Good morning! One of my favorite kinds of symmetry is the symmetry of Frieze Patterns, which are patterns that repeat in a band, like at the top of a wall. Because the patterns only repeat in one dimension, the number of possible symmetries is fairly small. Plus, although there are formal ways to refer to the patterns, you can also use letters of the alphabet! (Can I demonstrate each of them with a single letter? typetypetype No I can’t for all, but I’ve seen two letter combinations in places, and that works very nicely.)
- One option is no symmetry except translation: LLLLLLLL or bbbbbbbbbb
- Another is vertical symmetry: AAAAAAAAAA or bdbdbdbdbd
- Another is horizontal symmetry: BBBBBBBBB
- Or, on a variation of horizontal symmetry, it could have glide symmetry (if there’s a reflection across the horizontal access and then a shift): bpbpbpbpbpbp
- And finally it could have rotational symmetry: SSSSSSSSSS or bqbqbqbqbqbqbq
So we’re up to 5 options, but we can combine them! If you think of there being three main types (vertical, horizontal/glide, and rotational), that suggests that there would be 2*3*2=12 frieze patterns (vertical or not, horizontal or glide or not, and rotational or not) but interestingly it turns out that if you have any two of the main types, you automatically get the third. That means that there are only two more possibilities, depending on whether you use horizontal or glide.

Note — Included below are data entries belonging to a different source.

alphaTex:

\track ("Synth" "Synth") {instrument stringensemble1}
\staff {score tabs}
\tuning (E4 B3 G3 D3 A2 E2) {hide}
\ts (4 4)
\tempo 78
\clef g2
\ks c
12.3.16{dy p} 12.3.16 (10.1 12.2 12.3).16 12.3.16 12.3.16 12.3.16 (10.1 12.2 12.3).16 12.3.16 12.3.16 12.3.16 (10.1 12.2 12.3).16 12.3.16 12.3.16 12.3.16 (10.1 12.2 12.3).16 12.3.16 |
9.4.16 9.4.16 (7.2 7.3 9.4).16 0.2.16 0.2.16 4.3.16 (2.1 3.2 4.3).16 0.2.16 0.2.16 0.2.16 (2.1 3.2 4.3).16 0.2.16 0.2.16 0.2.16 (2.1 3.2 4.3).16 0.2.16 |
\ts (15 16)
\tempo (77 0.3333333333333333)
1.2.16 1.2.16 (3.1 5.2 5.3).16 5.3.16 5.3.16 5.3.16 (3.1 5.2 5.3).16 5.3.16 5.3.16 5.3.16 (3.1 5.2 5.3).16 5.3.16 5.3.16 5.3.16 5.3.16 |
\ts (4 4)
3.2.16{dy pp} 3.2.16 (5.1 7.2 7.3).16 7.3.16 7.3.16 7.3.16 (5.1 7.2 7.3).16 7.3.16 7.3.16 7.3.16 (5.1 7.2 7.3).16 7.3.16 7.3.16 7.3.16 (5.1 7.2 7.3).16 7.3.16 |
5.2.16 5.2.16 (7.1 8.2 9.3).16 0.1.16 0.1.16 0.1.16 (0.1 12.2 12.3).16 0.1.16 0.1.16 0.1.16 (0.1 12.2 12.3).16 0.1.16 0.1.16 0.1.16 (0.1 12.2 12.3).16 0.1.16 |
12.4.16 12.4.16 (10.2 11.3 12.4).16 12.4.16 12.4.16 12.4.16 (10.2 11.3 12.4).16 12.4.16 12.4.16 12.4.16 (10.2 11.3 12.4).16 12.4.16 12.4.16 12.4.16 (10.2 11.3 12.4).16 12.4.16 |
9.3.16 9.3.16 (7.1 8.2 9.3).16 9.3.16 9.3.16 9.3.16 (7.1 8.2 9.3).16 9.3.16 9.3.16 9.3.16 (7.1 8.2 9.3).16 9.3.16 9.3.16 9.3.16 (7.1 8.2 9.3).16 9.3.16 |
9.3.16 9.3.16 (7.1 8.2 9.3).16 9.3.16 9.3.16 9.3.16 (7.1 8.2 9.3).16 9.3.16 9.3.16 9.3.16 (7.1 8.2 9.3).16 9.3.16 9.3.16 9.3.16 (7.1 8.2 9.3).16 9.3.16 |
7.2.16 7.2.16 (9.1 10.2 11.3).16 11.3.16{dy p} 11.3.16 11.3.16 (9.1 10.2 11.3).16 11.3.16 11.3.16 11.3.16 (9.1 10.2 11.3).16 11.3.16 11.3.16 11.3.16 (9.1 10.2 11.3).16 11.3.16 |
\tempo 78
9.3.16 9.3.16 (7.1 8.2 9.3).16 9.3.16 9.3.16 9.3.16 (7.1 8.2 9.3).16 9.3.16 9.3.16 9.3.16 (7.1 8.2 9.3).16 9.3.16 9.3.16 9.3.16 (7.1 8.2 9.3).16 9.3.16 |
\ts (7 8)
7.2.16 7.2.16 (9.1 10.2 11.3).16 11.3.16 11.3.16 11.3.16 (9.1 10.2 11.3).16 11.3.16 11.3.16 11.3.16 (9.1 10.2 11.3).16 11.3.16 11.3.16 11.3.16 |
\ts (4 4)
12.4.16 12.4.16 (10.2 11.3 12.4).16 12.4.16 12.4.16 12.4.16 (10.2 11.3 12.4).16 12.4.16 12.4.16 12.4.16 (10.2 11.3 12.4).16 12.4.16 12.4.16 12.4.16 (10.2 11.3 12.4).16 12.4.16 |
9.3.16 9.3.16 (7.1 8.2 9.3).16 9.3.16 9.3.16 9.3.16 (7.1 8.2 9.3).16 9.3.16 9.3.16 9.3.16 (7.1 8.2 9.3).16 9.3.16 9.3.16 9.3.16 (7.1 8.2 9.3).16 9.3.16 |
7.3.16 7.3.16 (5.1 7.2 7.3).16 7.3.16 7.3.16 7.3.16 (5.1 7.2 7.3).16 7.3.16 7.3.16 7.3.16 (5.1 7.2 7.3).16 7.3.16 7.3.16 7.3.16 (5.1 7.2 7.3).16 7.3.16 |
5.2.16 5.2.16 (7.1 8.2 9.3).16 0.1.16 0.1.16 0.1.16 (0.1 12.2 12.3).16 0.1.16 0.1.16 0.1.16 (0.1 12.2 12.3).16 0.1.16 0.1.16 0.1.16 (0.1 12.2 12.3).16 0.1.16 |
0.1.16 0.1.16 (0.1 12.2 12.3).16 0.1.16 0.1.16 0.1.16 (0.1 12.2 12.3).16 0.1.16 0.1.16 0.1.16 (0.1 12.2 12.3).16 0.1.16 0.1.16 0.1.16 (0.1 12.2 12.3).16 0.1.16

- Vertical, horizontal, and rotational: HHHHHHH
- Vertical, glide, and rotational: bdpqbdpqbdpq
A nice thing about frieze patterns is that you can see examples in many many historical objects: pottery, beadwork, knitting, painting, etc., This means you can look for examples in many time periods and locations to see real-life examples. Or, of course, you can just pick your favorite font and sort all the letters of the alphabet into their symmetry types.